BLOGGER TEMPLATES AND TWITTER BACKGROUNDS »

Sunday, January 31, 2010

Dracula

Stoker, Bram.  Dracula. New York : Signet Classic, 1992. $4.95. ISBN:  0451523377.  (Image Credit: Cape May County Library)


In the wake of popular vampire fiction, I thought I would take a step back and read the classic, Dracula.  Bram Stoker is the author of this macabre classic, setting the tone for today's modern tale of blood-sucking entities.  Stoker weaves a Victorian epistolary tale, where a group of friends unites in a fight to bring down the monster they know as Count Dracula.

Stoker takes the reader from the outskirts of Transylvania to England's Whitby and London, and back to the Carpathians.  He never truly describes Dracula's motives, outside of contaminating the modern world with his venom. He depicts the creature and powerful and calculating. Stoker focuses mainly upon the characters who set out to bring their revenge and death to the vampire, Jonathan Harker, Mina Harker, Professor Van Helsing, Dr. Serward, Quincy Morris, and Lord Godalming.  It is their unity and belief in justice that solidfy their motives and direction, as they pursue a creature they are afraid will be the end of all mankind.

Bram Stoker envisions vampires as hell-born creatures.  They look for helpless victims, in particular, women.  Once Lucy and Mina are infected by Dracula, they begin to lose their pureness.  They become seductive, volumptuous and sexualized.  They slowly lose the values that make them ideal Victorian women, even though they struggle against the changes that occur within themselves.  The men in the novel set out to stop Dracula from corrupting virutous women into sexual, killing creatures.

Stoker has cemented many of the characteristics we now associate with the modern vampire, shape-shifters, blood-sucking, sexual, and powerful monsters.  Humans are lured in by their overwhelming and seductive power.  They are almost helpless to fight against it.  Humans are easily transfixed by the vampires beauty, thus becoming a victim its lust and needs.  Although, the novel was written in 1897, it manages to convey both the Victorian's moral standards, as well as a strong sexual undertone that makes the idea of vampires so alluring.  It is a tale that has been told, and re-told, in many ways, and yet, it still has the power to capture the attention and imagination of today's modern reader.  Before Stephenie Meyer and Charlaine Harris, Bram Stoker envisioned a world where vampires lurk in the dark waiting to find their next seductive meal.  He has created a tale that never seems to die out, just as the vampire itself.  It is a story that constantly captures the imagination with the possibility that such beings exist.  With elements such as death, sex, power, and adventure, it is not hard to see why the idea of vampires continues to be a modern obsession.

Sunday, January 10, 2010

The Man Who Loved Books Too Much


Bartlett, Allison Hoover.  The Man Who Loved Books Too Much:  The True Story of a Thief, a Dectective, and a World of Literay Obsession.

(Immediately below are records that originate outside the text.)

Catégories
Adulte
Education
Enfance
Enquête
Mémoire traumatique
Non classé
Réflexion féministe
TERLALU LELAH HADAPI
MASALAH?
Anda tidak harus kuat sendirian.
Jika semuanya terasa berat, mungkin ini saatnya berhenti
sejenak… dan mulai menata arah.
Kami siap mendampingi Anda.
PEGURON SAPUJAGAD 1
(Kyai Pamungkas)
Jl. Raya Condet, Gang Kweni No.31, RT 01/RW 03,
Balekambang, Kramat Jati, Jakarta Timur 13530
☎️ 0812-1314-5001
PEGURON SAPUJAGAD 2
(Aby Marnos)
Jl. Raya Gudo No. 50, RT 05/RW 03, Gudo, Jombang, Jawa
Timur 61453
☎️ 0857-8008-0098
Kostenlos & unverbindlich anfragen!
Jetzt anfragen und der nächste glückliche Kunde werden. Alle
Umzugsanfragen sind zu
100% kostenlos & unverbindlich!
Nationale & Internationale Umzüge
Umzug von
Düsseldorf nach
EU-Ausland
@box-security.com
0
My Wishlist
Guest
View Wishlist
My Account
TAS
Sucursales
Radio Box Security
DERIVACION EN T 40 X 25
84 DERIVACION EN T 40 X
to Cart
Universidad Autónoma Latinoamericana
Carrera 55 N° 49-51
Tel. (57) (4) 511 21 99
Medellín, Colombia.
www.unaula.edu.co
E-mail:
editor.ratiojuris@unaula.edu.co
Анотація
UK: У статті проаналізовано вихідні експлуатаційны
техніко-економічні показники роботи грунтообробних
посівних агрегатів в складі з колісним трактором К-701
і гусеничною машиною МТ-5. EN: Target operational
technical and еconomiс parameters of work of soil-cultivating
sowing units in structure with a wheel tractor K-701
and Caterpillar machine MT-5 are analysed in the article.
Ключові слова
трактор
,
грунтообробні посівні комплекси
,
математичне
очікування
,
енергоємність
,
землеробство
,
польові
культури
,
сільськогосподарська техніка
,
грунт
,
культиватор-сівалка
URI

New York:  Riverhead Books, 2009.  $24.95. ISBN:  9781594488917.

For the first time in quite a while I am not reviewing an audiobook, since this particular title is not available in a listening format.  Instead, I have decided to relay one my recent reads.  I found it intriguing and thoughtful, especially in the way the author portrays the thief, John Gilkey.  Allison Hoover Bartlett sets out to uncover the workings of a book thief, John Gilkey, who in his short career has managed to acquire over $100,000 worth of stolen rare books.  In addition to Gilkey, she depicts the perspective of Ken Sanders and his colleagues, the owners of rare book stores.  They are also many of Gilkey's victims.

By exploring the world of book thievery and the obsession those have with old books, Bartlett is able to describe the mania and fixation of those who must own important literary works.  She illustrates how this is a realm filled with a plethora of  problems that surround capturing book thieves, since many in law enforcement do not see stolen books as a true investment of their crime-fighting time.  Gilkey is able to evade law enforcement for quite some time.  It is not until Ken Sanders decides to take the initiative and begin to connect the crimes together, bringing book dealers and collectors into a collective awareness of this thief's particular habits.

Barlett also tries to delve into the mind of Gilkey and into understanding his lack of conscious.  He is strictly driven by his bibliomania.  He is only governed by the need to acquire books, in order to declare and establish himself as a cultured gentleman.  A man worthy of prestige and respect.  He never admits that what he does, "stealing.,"  is wrong.  He merely sees himself as a man getting even with book collectors, who  deprive the public the means to acquire important books through their price gouging.

There is no ultimate ending to this book.  Barteltt follows Gilkey around for years, accruing information  and personal accounts of his crimes.  The book peters out at the end, with Gilkey released from jail and scouring libraries for literary gems.  He never seems to want to give up his obsession.  Instead, he continues to try and find ways to steal books in his personal mission to become what he feels is a cultured, worldly, and literary gentleman.